A Voz do Vento

As pequeninas palmeiras jussaras estavam preocupadas e aflitas; era comum elas crescerem ali rente àquele muro naquele terreno baldio, debaixo da sombra de um limoeiro. Suas sementes eram varridas da pousada ao lado e jogadas ali constantemente, mas, ano após ano, vinha alguém com uma enxada limpar aquela área, e então, todo o esforço de desenvolvimento de cada uma delas era em vão, todas eram, como o mato, carpidas e deixadas ao sol. 

O processo ia se repetir  pensavam elas  pois lá vinha um homem com uma enxada na mão, mais uma vez seria o fim. O homem foi até o limoeiro e carinhosamente recolheu cada uma delas, colocando-as em uma bacia onde jogou terra e um pouco d'água. Minutos depois todas as palmeiras estavam dentro da mala de um carro. As plantas continuaram aflitas, achavam que estavam sendo contrabandeadas  por seu grande valor comercial constavam na lista de espécies em risco de extinção , e resignadamente achavam que seus dias seriam de solidão e isolamento dentro de uma grande estufa, onde seriam vistos por muitos, quem sabe, lá nas distantes e frias terras do atlântico norte. 

O carro foi ligado e a viagem teve o seu início, prosseguindo esta por aproximadamente seis horas; estava quente ali dentro daquela mala, os solavancos do veículo eram muitos, o tempo demorava a passar, e a agonia entre as plantinhas somente crescia,  melhor teria sido mesmo a morte rápida através da lâmina da enxada. 

Já era noite quando aquele homem chegou em sua casa, e retirando a bacia com as plantas da mala, deixou-a em algum canto de sua garagem. Estava escuro, as plantas estavam exaustas, e era tanto o cansaço, que apesar da agonia e da apreensão geral, acabaram todas adormecendo profundamente.

No outro dia bem cedo o homem pegou a bacia e levou-a para os fundos do seu quintal; as plantas dormiam ainda. Pouco a pouco foi enchendo inúmeros saquinhos com terra e esterco, e em cada um deles colocou uma daquelas palmeiras. Quando terminou a tarefa, pegou um regador e regou abundantemente cada plantinha, e então, aos poucos elas foram despertando de seu sono, uma após a outra.

O alívio foi geral; perceberam que estavam dentro de uma pequena floresta, e não em uma estufa, constataram também que naquele local haviam árvores de inúmeras espécies, inclusive outras jussaras e muitas outras tantas palmeiras. Tiveram também um grande conforto ao perceberem com que amor aquele homem regava e cuidava de cada uma delas, seu olhar mais parecia o carinhoso olhar de um pai, que abre a casa para os filhos depois de uma longa ausência. 

Naqueles primeiros dias de outono aquelas palmeiras perceberam que apesar da grande semelhança, nem todos os homens são iguais; descobriram também que a enxada que ceifa pode ser também a ferramenta que ara a terra e promove a vida, e sentiram mesmo um enorme prazer de estarem ali tão juntinhas daquele homem aparentemente tão calado, sereno e absorto, que no silêncio de seu coração acolheu amorosamente cada uma delas. "Quem seria ele?" indagaram cada uma delas. 
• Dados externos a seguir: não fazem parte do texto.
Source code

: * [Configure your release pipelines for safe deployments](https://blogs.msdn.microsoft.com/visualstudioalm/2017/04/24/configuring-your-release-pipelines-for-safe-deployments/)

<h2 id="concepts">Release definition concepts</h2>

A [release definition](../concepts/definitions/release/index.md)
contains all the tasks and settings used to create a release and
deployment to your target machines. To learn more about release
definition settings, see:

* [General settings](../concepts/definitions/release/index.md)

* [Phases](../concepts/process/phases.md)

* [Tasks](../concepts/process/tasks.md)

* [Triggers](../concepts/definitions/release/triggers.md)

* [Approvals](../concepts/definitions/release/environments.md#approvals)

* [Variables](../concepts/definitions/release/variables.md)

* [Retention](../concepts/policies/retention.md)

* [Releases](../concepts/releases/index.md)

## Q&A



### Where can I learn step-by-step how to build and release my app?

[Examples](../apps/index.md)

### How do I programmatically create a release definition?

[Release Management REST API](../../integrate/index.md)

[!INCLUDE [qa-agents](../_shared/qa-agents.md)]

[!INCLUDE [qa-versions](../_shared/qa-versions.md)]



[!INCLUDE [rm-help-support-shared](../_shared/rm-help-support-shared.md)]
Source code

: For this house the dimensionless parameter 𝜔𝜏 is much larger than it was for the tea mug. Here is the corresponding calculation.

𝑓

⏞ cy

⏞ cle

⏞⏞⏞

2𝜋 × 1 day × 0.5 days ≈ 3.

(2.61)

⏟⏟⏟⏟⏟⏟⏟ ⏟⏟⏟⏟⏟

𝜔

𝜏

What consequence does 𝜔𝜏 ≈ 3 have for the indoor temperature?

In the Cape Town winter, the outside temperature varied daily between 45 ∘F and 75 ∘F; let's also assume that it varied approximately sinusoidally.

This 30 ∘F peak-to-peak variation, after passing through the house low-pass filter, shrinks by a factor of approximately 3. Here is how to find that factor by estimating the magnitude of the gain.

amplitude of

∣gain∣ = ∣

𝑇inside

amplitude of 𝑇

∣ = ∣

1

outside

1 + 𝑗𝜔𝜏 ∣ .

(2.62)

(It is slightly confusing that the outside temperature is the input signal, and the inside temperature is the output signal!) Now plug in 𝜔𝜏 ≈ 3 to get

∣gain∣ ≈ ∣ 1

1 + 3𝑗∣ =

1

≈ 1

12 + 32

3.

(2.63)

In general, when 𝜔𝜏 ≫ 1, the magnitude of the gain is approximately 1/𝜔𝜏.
Ventava naquela manhã, e as pequenas palmeiras ouviram a voz do vento por entre aquelas belíssimas árvores, e em seu sopro suave, lentamente começaram a perceber com seus vegetais ouvidos uma belíssima canção que dizia: "Louvado seja Deus árvores amiga, aqui estou, feliz plantador, aqui estou, eterno servidor, aqui estou e simplesmente sou o Agricultor... Agricultor Urbano."


Comentários

  1. Previlegiadas criaturas de Deus, as plantas da floresta que conheceram e convivem com o Agricultor Urbano que semeia mudas e colhe florestas de sons de gratidão!
    Admiração profunda pelo Eu e os outros eus, do Moço das Letras! Paz e Árvores!